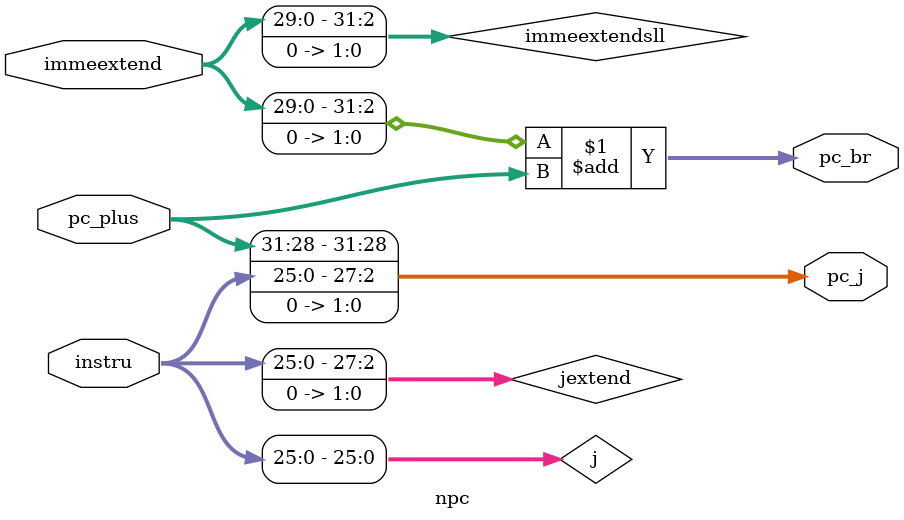
<source format=v>
`timescale 1ns / 1ps


module npc(input [31:0] instru,
           input [31:0] immeextend,pc_plus,
           output [31:0] pc_br,pc_j
            );
           
           wire [25:0] j;
           wire [31:0] immeextendsll;              
           wire [27:0] jextend;  //pc jump
           
           assign j = instru [25:0];
           assign jextend = {j,2'b00};
           assign immeextendsll = {immeextend[29:0],2'b00};
           assign pc_br = immeextendsll+pc_plus;             //pc branch
           assign pc_j = {pc_plus [31:28],jextend};        //pc jump
endmodule

</source>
# # # # #
To-do item: Write out, word for word, every line from the one containing "wire [27:0] jextend;" through the last line of the records above.

Answer to the exercise:
           wire [27:0] jextend;  //pc jump
           
           assign j = instru [25:0];
           assign jextend = {j,2'b00};
           assign immeextendsll = {immeextend[29:0],2'b00};
           assign pc_br = immeextendsll+pc_plus;             //pc branch
           assign pc_j = {pc_plus [31:28],jextend};        //pc jump
endmodule

</source>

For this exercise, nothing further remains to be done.